### [Gezeigter Text]

Von Oliver Schlicht 12.07.2012, 05:18

Alle Befangenheitsanträge gegen die Richterin im Hildebrandt-Prozess wurden abgelehnt. Ihr Mann, der Chef der Steuerfahndung, habe in den Ermittlungen "keine Aufsicht" gehabt, so die Begründung.

Magdeburg l Die Vorsitzende Richterin Konstanze Nolte kann das Verfahren am Magdeburger Amtsgericht gegen den Ex-SCM-Manager Bernd-Uwe Hildebrandt fortsetzen. Die Dienstag gestellten Befangenheitsanträge wurden vom Gericht abgelehnt, wie die Richterin gestern im Verfahren knapp und ohne öffentliche Begründung mitteilte.

Hintergrund der Anträge war unter anderem: Richterin Nolte ist mit dem Vorsteher des Magdeburger Finanzamtes, Frank Nolte, verheiratet, der wiederum auch die Steuerfahndung leitet. Dem Angeklagten Hildebrandt wird Steuerhinterziehung vorgeworfen. Die Steuerfahndung des Finanzamtes ermittelt in dem Fall.

Richterin Nolte erhielt den Vorsitz des Verfahrens wie üblich nach dem Zufallsprinzip, so das Gericht auf Nachfrage. Die Entscheidung, welcher Richter welches Verfahren führt, geschehe nach allgemeinen Kriterien wie Endziffern oder Buchstaben des Verfahrensschlüssels.

Eine Gefahr der Befangenheit von Richterin Nolte sieht das Amtsgericht nicht, heißt es in der Begründung der Ablehnung des Befangenheitsantrages, der der Volksstimme vorliegt. Die Steuerfahnder seien lediglich Ermittlungspersonen im Auftrag der Staatsanwaltschaft gewesen. "Eine über die Dienstaufsicht hinaus gehende Aufsicht des Ehemanns der abgelehnten Richterin ist damit nicht ersichtlich", heißt es.

### [Deine Aufgabe]
Schreib den Bericht über die abgelehnten Befangenheitsanträge im Hildebrandt-Prozess weiter, direkt im Anschluss an seinen letzten Satz.

### [Auszüge der Daten]
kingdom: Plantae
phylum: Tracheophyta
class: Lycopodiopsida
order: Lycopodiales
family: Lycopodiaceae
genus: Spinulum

### [Ergebnis]
Damit ist gemeint: Die Abteilung "Steuerfahndung" des Finanzamtes war im vorliegenden Fall an die Staatsanwaltschaft als Ermittlungsbehörde "ausgeliehen". In der Regel ermittelt sie im Auftrag des Finanzamtes. Frank Nolte - der Ehemann der Richterin und Finanzamtsvorsteher - war also nicht Ermittlungsleiter, auch wenn er formell die Dienstaufsicht über die Steuerfahndung hat.

Hatte er wirklich nur die Dienstaufsicht? Es gibt einen in den Akten des Verfahrens belegten Schriftwechsel aus dem Jahr 2009 zwischen dem Staatsanwalt, Horst Nopens, und Frank Nolte, der anderes zu belegen scheint. Anlass des Schreibens war: Eine Steuerfahnderin hatte sich bei ihrem Chef Nolte beschwert, weil Staatsanwalt Nopens "am Telefon unangemessen laut" geworden sei und den ihm zugearbeiteten Fahndungsbericht im Fall Hildebrandt als "Mist" bezeichnet habe. Frank Nolte verlangt in dem Schreiben an Nopens eine "förmliche Entschuldigung", um eine "gemeinsame Arbeitsebene mit meiner Steuerfahndung" wiederzufinden.

Dieser scheinbar lapidare Schriftwechsel ist der einzige Hinweis auf die Person Frank Nolte in den Prozessunterlagen. Er wird derzeit gleich in zweifacher Hinsicht als Beweis angeführt.

Das Amtsgericht und auch die Staatsanwaltschaft sehen ihn als Beleg, das allen Prozessbeteiligten bekannt sein musste, dass - wegen der Namensgleichheit - die Richterin mit dem Finanzamtsvorsteher verheiratet ist. Dass ihr Mann "beim Finanzamt" tätig ist, hatte sie bei anderer Gelegenheit unstrittig erwähnt. Die Verteidigung wiederum sieht mit dem Schriftwechsel bewiesen, dass Frank Nolte auch inhaltlich in die Ermittlungsarbeit der Steuerfahndung einbezogen war.

Der Prozess selbst dauerte gestern nur etwa 15 Minuten. Zeit genug, dass Verteidiger H.-Peter Günther und Richterin Konstanze Nolte wieder in Streit gerieten. "Schmeckt die Brille", fragte der Verteidiger provozierend, weil Nolte den Bügel ihrer Lesebrille im Mundwinkel hatte. Die verbat sich diese Bemerkung. Günther konterte: "Und ich verbitte mir, dass sie süffisant an ihrer Brille lutschen, wenn sie mir in die Augen blicken."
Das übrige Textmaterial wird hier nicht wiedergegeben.